Member of the Landtag of Liechtenstein for Oberland
- In office 11 February 2001 – 13 March 2005

Personal details
- Born: 13 August 1951 (age 75) Illingen, Baden-Württemberg, West Germany
- Party: Patriotic Union
- Spouse: Arnold Laternser ​(m. 1982)​
- Children: 2

= Dorothée Laternser =

Liechtenstein paediatrician and politician (born 1951)

Dorothée Laternser (born 15 August 1951) is a German-born paediatrician and politician from Liechtenstein who served in the Landtag of Liechtenstein from 2001 to 2005.

== Life ==
Originally from Illingen, she studied in Tübingen and Bonn and received a doctorate in medicine before conducting specialist training paediatrics and adolescent medicine from 1975 to 1982. In 1982 she moved to Liechtenstein and since 1983 has worked as a paediatrician in the country.

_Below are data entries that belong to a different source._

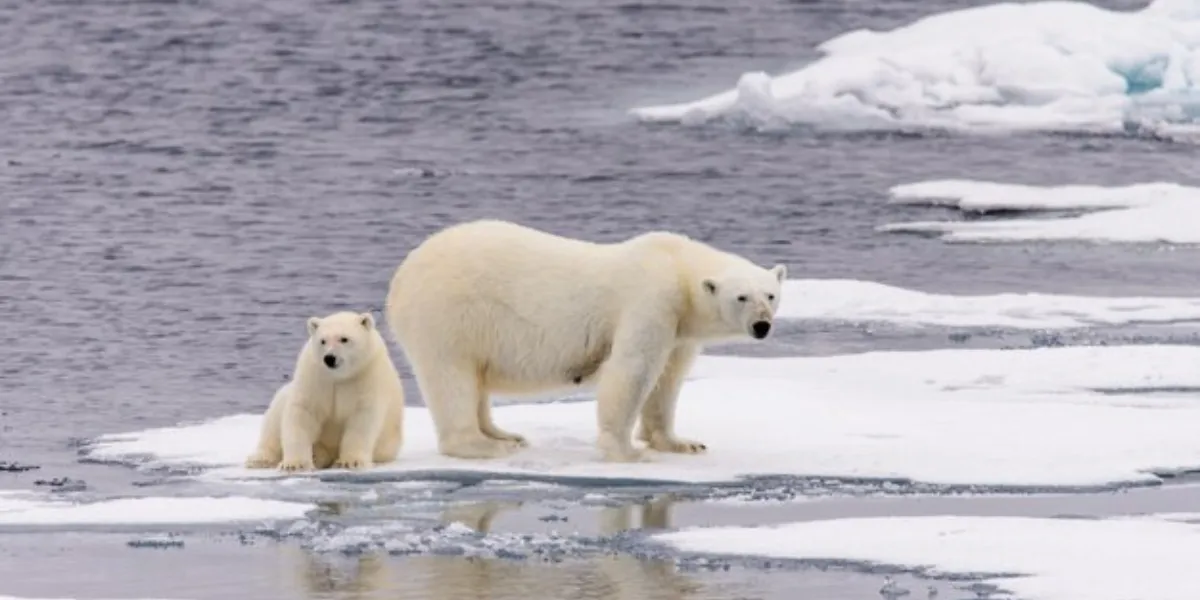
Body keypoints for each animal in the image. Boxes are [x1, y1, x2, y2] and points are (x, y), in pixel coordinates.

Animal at [384, 223, 787, 460]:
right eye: (741, 297)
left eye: (770, 294)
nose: (762, 325)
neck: (676, 265)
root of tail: (401, 277)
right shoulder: (651, 300)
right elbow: (632, 370)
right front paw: (626, 451)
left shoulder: (680, 327)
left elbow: (668, 379)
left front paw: (681, 443)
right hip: (449, 314)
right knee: (452, 378)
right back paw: (485, 445)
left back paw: (505, 434)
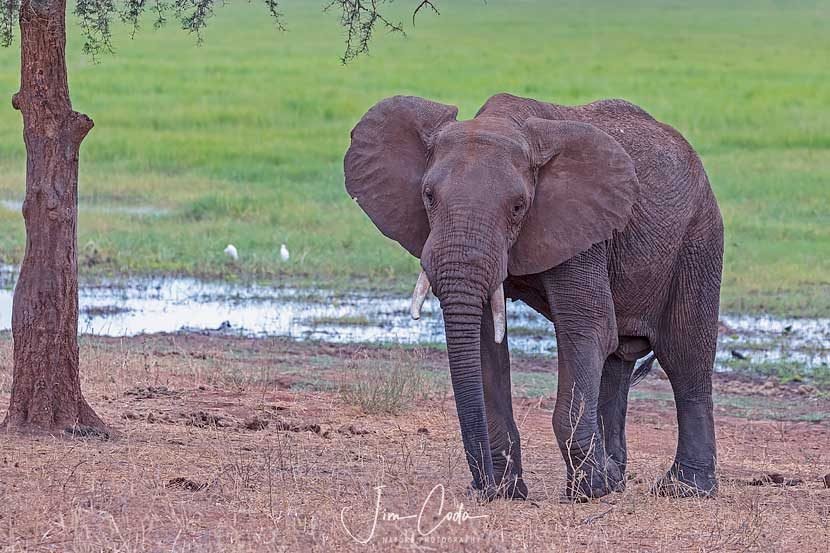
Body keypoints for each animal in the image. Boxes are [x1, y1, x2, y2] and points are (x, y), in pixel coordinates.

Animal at [343, 93, 723, 501]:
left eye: (518, 207)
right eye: (428, 196)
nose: (483, 488)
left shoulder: (582, 227)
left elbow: (586, 328)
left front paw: (588, 493)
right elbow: (486, 340)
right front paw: (509, 492)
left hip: (699, 236)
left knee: (684, 355)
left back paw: (683, 489)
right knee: (619, 357)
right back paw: (616, 480)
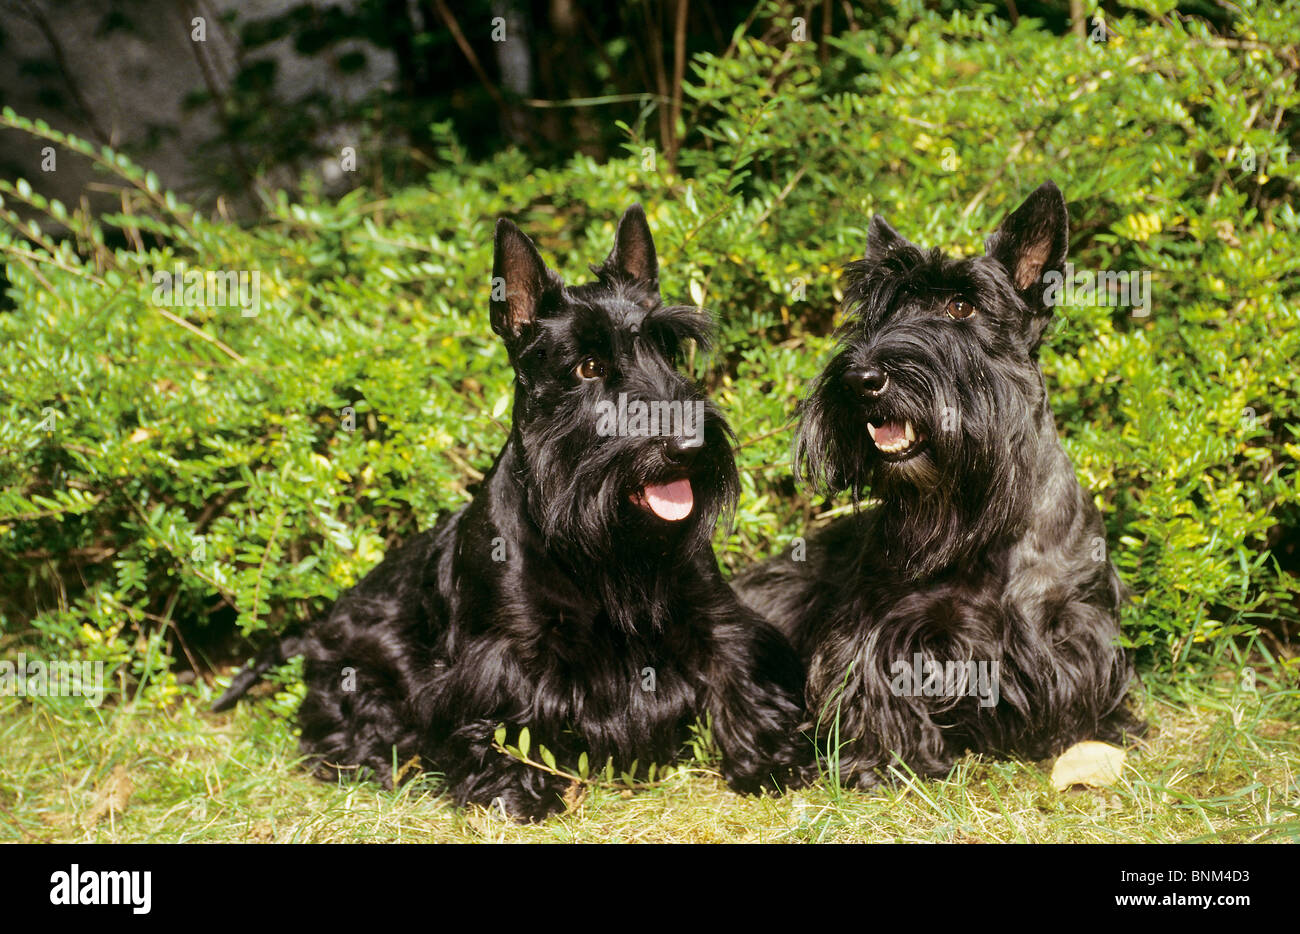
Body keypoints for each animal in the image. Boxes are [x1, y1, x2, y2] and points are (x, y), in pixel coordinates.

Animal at [220, 202, 811, 822]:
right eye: (589, 367)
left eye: (668, 350)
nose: (690, 445)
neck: (602, 544)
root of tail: (316, 628)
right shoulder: (507, 655)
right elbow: (510, 723)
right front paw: (516, 790)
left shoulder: (713, 618)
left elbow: (736, 672)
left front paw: (771, 759)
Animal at [738, 184, 1144, 790]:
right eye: (878, 311)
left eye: (960, 306)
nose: (860, 379)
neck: (988, 522)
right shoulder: (883, 632)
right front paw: (881, 761)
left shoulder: (1075, 621)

Laternser was a deputy member of the Landtag from 1997 to 2001 as a member of the Patriotic Union (VU), and then a full member from 2001 to 2005; during this time, she was a member of the Landtag's audit and state committees, and also a member of the Liechtenstein delegation to the Parliamentary Assembly of the Council of Europe. She is an advocate for the lowering of the gender pay gap.

She was a board member and the president of the Women's Union. She was a board member of the old-age and survivors insurance in Liechtenstein from 2008 to 2016.

Laternser married Arnold Laternser on 12 March 1982 and they have two children together. A resident of Vaduz, she lives in Triesen.